Soñar con partir más lejos de lo que la vista al llano pudiera alcanzar lo empecé a realizar en mi primer viaje a esa Patagonia donde el personaje maltés se había encontrado con Sundance Kid. Estaba próximo a los 17 años, buscaba afirmar mis futuras decisiones y partir de la casa familiar para abrirme a la vida de adulto que me antojaba llena de inquietudes, de exploraciones y de una búsqueda permanente.

Hice ese viaje iniciático durante el verano de mi 17º cumpleaños, de mochilero y a dedo, por la ruta 3, la nacional troncal que desciende por la costa patagónica. Los camioneros me enseñaron a cebar y tomar mate, ya que para eso me hacían el favor de llevarme durante cientos y hasta miles de kilómetros.

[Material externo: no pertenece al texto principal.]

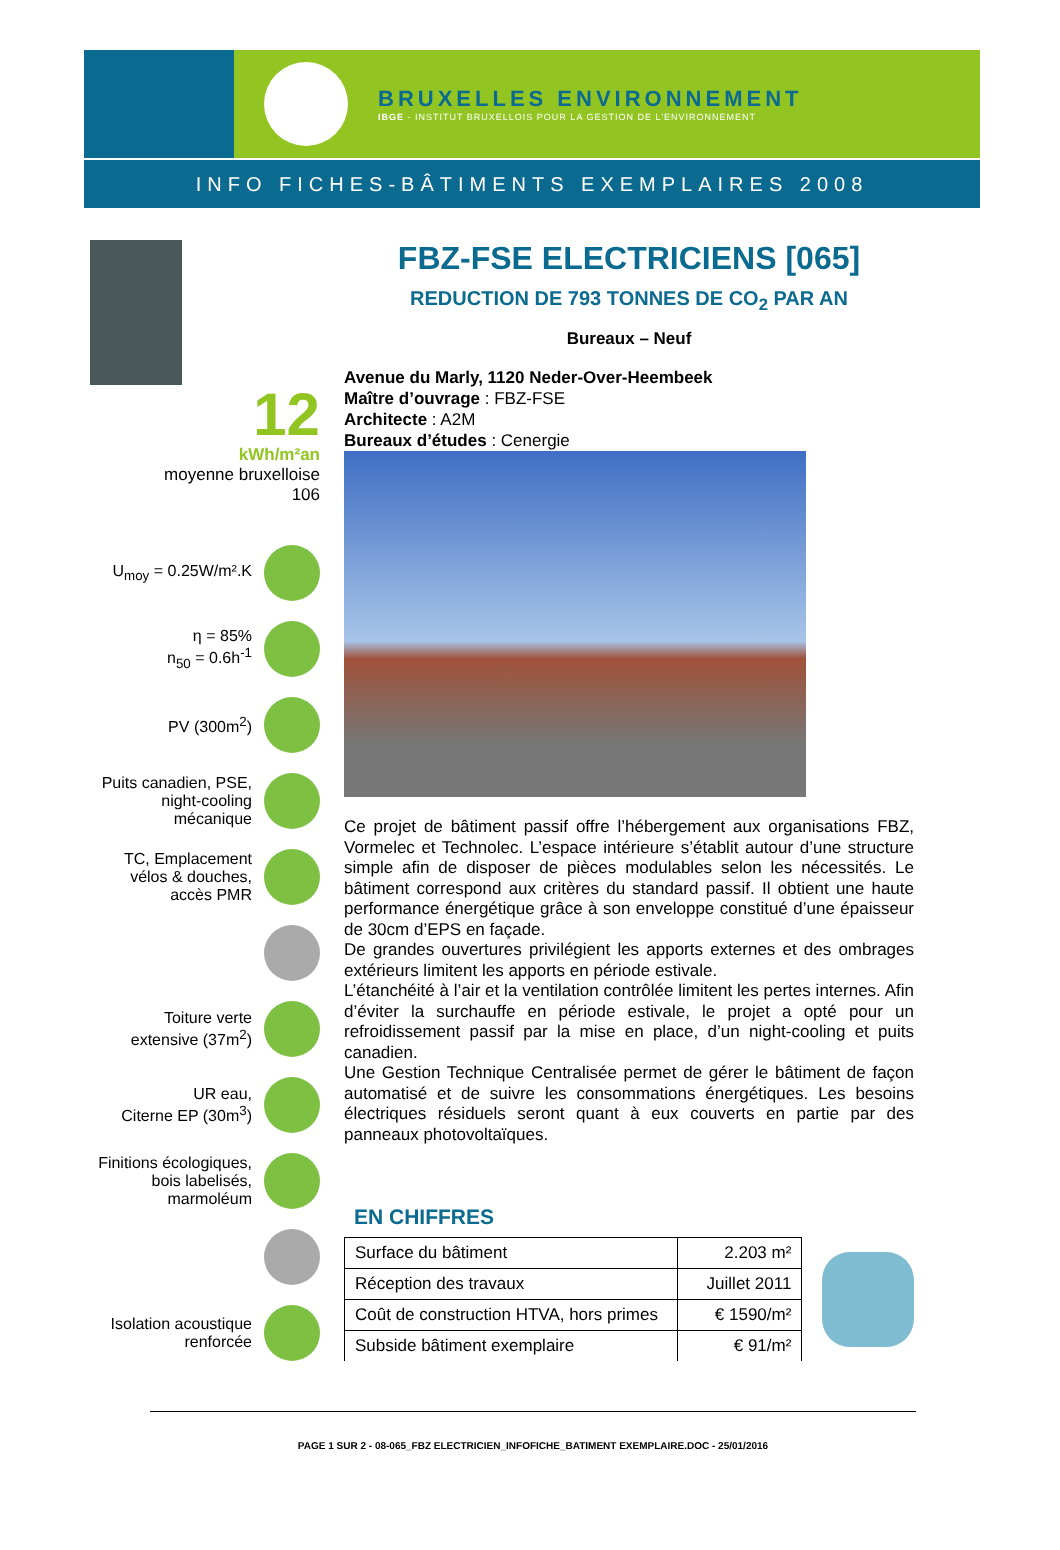BRUXELLES ENVIRONNEMENT
IBGE - INSTITUT BRUXELLOIS POUR LA GESTION DE L'ENVIRONNEMENT
INFO FICHES-BÂTIMENTS EXEMPLAIRES 2008
12
kWh/m²an
moyenne bruxelloise
106
U<sub>moy</sub> = 0.25W/m².K
η = 85%
n<sub>50</sub> = 0.6h<sup>-1</sup>
PV (300m<sup>2</sup>)
Puits canadien, PSE,
night-cooling
mécanique
TC, Emplacement
vélos & douches,
accès PMR
Toiture verte
extensive (37m<sup>2</sup>)
UR eau,
Citerne EP (30m<sup>3</sup>)
Finitions écologiques,
bois labelisés,
marmoléum
Isolation acoustique
renforcée
FBZ-FSE ELECTRICIENS [065]
REDUCTION DE 793 TONNES DE CO<sub>2</sub> PAR AN
Bureaux – Neuf
Avenue du Marly, 1120 Neder-Over-Heembeek
Maître d’ouvrage : FBZ-FSE
Architecte : A2M
Bureaux d’études : Cenergie
Ce projet de bâtiment passif offre l’hébergement aux organisations FBZ, Vormelec et Technolec. L’espace intérieure s’établit autour d’une structure simple afin de disposer de pièces modulables selon les nécessités. Le bâtiment correspond aux critères du standard passif. Il obtient une haute performance énergétique grâce à son enveloppe constitué d’une épaisseur de 30cm d’EPS en façade.
De grandes ouvertures privilégient les apports externes et des ombrages extérieurs limitent les apports en période estivale.
L’étanchéité à l’air et la ventilation contrôlée limitent les pertes internes. Afin d’éviter la surchauffe en période estivale, le projet a opté pour un refroidissement passif par la mise en place, d’un night-cooling et puits canadien.
Une Gestion Technique Centralisée permet de gérer le bâtiment de façon automatisé et de suivre les consommations énergétiques. Les besoins électriques résiduels seront quant à eux couverts en partie par des panneaux photovoltaïques.
EN CHIFFRES
| Surface du bâtiment | 2.203 m² |
| Réception des travaux | Juillet 2011 |
| Coût de construction HTVA, hors primes | € 1590/m² |
| Subside bâtiment exemplaire | € 91/m² |
PAGE 1 SUR 2 - 08-065_FBZ ELECTRICIEN_INFOFICHE_BATIMENT EXEMPLAIRE.DOC - 25/01/2016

Cada encuentro era fugaz, en esos tiempos no había Facebook ni internet, las relaciones eran efímeras, pero de una riqueza e intensidad mucho más trascendental de las que uno tiene hoy en día con la mayoría de sus amigos de redes sociales.

En ese viaje leí la gran pequeña obra de Hermann Hesse, Siddharta, que me terminó de abrir hacia la búsqueda de un camino propio y de iluminar de alguna manera mi vida como la de un Camino, pero que como cantaba el Nano Serrat, para mí estaría relacionado con el mar: “Caminante no hay camino, sino estelas en la mar”.

Tomé conciencia de que un detalle cambia una historia, cambia una dirección y que la felicidad no es perseguir una posición conforme a sus méritos, ni el resultado de una vida ordenada, en la que al final todo debe salir “como es debido”.

Rememorando a Dolina, me pareció escuchar a Tito, un camionero que trabajaba para la empresa Transportes Richter de Trelew que con otras palabras más llanas me transmitió la misma idea enunciada por el cronista: “Nos toca sólo un cachito de suerte en la vida y el peor de los pecados es dejarla pasar.”

Tito probablemente me habría dicho: “Aprovechá, pibe que sos joven y que podés salir a descubrir el mundo, porque no es el mundo el que vendrá a descubrirte a vos. No dejes pasar el camión que se para a recogerte, aunque solamente te lleve 50 kilómetros, quizás sea en esa pequeña distancia en la que tu camino cambie más adelante. Disfrutá que vos podés soñar, hacé que tu vida merezca siempre los sueños que te da.”